Inflation continues to spiral out of control in America.
And there’s signs that it continues to get worse.
Now, Joe Biden just got hit with one awful piece of inflation news that he never saw coming.
Joe Biden has helped to create one of the worst economic crises in modern American history.
And after well over a year since the inflationary crisis began, there are growing signs that the situation is only getting worse with time.
Now, one shocking inflation report just blew Biden’s narrative of “0% inflation” out of the water.
Reuters reports, “U.S. holiday sales are expected to rise at a slower pace this year, a trade group said on Thursday, at a time when decades-high inflation has left Americans struggling to pay bills, draining some of the Christmas cheer from households.
The National Retail Federation (NRF) forecast holiday sales, including e-commerce, to rise between 6% and 8% to between $942.6 billion and $960.4 billion during November and December.
That compares to a 13.5% jump reported last year, and a 9.3% rise seen in 2020 – a period when supply chain snags, production issues and pandemic-related uncertainties weighed on the festive season.”
The massive slowdown in holiday-related sales can be chalked up to only one thing: inflation.
With the cost of goods and services spiraling out of control compared to this time last year, Americans simply have less money to spend on things like food and gas, let alone gifts and presents.
This means that the traditional holiday spending season, which accounts for a huge percentage of sales for most businesses across the country, is expected to be significantly less compared to the previous two years.
And when adjusting sales for inflation, the figure could end up being even more disappointing.
In short, the inflationary crisis Joe Biden helped to perpetuate has made shopping during the holiday season far more difficult than before for tens of millions of Americans.
What’s more, there is evidence that this slowdown is affecting corporate America as well.
“Companies like Target Corp (TGT.N) and Walmart Inc (WMT.N) have been sitting on mountains of inventory, forcing them to give out early discounts and taking the shine off of major shopping days. E-commerce giant Amazon.com Inc (AMZN.O) even held a second Prime Day event early in October to capture more holiday spending by appealing to cost-conscious buyers early on,” adds Reuters.

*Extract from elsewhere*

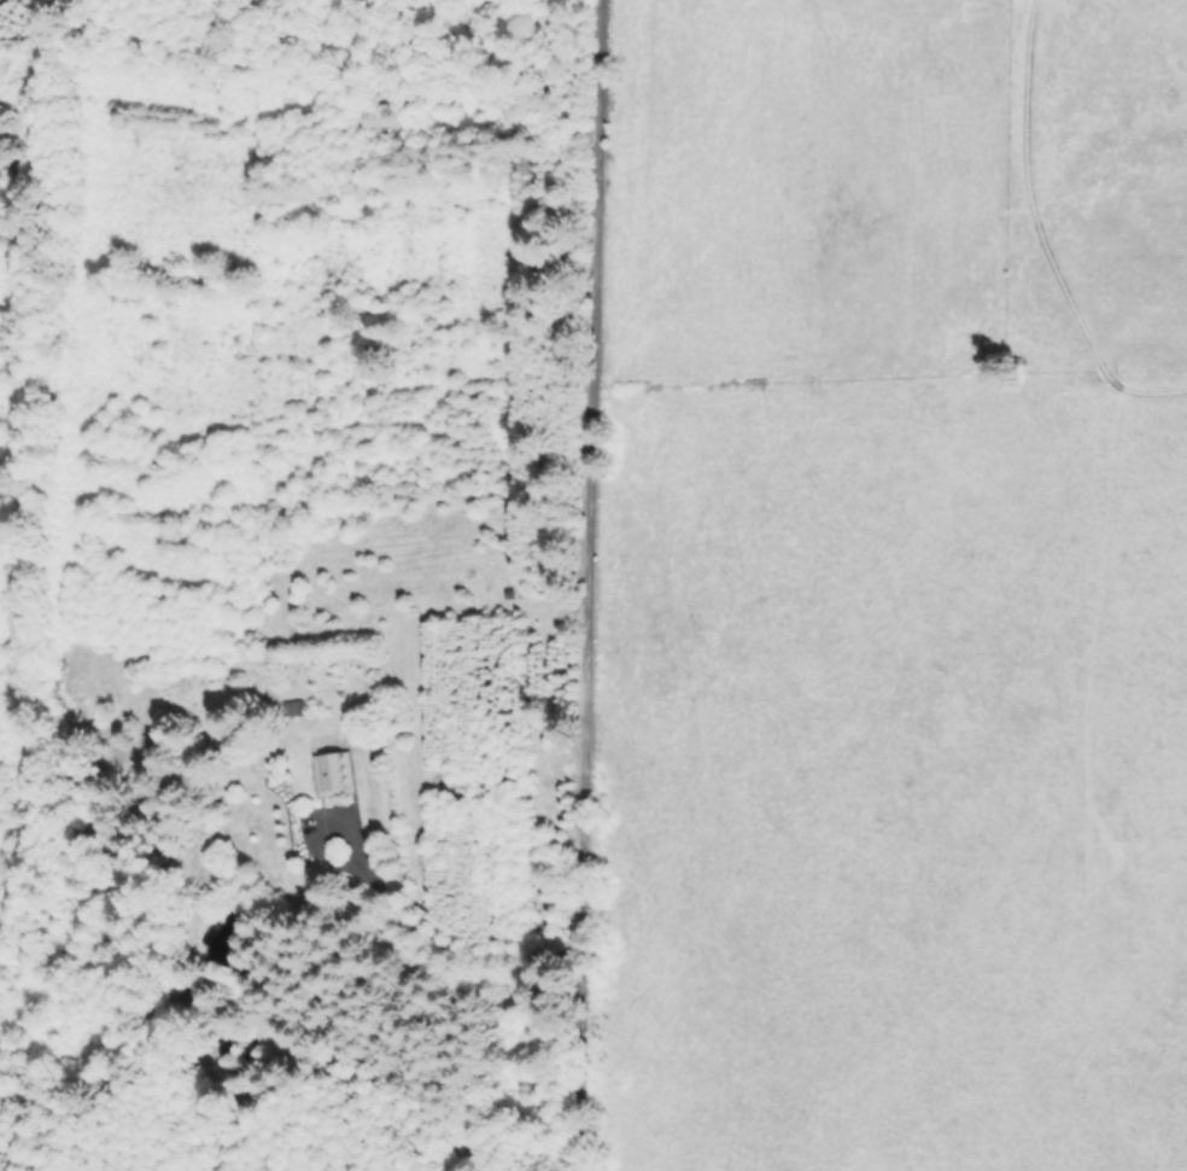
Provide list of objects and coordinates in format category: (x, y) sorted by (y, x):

The decline in consumer spending growth has resulted in some of the largest corporations in America having to deal with growing inventories on a scale that hasn’t been seen since at least 2019.
Normally this would not be an issue, but the growing inventory levels mean that sales will almost certainly fall off for many companies like Target and Amazon, with the latter having already announced a hiring freeze for the holiday season.
The general slowdown in earnings, combined with the collapse in consumer sentiment this holiday season, are expected to be the first signs of a looming recession which is expected to hit the United States by early 2023.